Records from a dataset:
+ + +

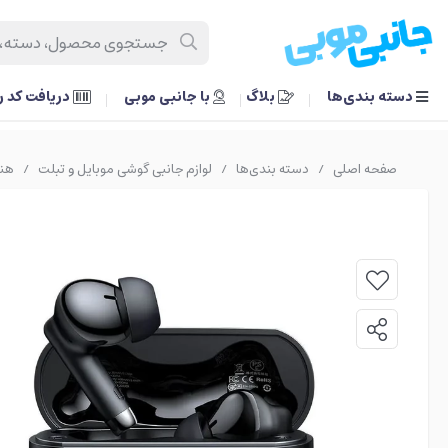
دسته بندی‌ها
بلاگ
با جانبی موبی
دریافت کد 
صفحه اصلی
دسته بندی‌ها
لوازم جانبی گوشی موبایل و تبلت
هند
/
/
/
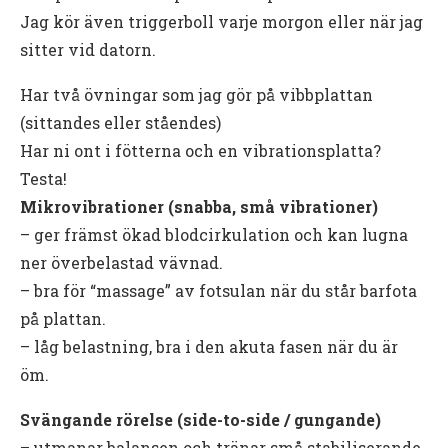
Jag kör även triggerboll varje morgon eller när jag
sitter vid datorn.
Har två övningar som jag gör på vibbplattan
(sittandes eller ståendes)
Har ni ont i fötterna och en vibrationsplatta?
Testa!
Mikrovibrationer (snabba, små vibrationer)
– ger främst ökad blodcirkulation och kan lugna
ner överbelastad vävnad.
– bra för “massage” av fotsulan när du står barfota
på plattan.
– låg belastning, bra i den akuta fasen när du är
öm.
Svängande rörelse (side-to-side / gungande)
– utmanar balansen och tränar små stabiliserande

+ + +

Required work: Only the lines of the data holding the string "eller" are wanted; copy each of them.

Problem solution:
Jag kör även triggerboll varje morgon eller när jag
(sittandes eller ståendes)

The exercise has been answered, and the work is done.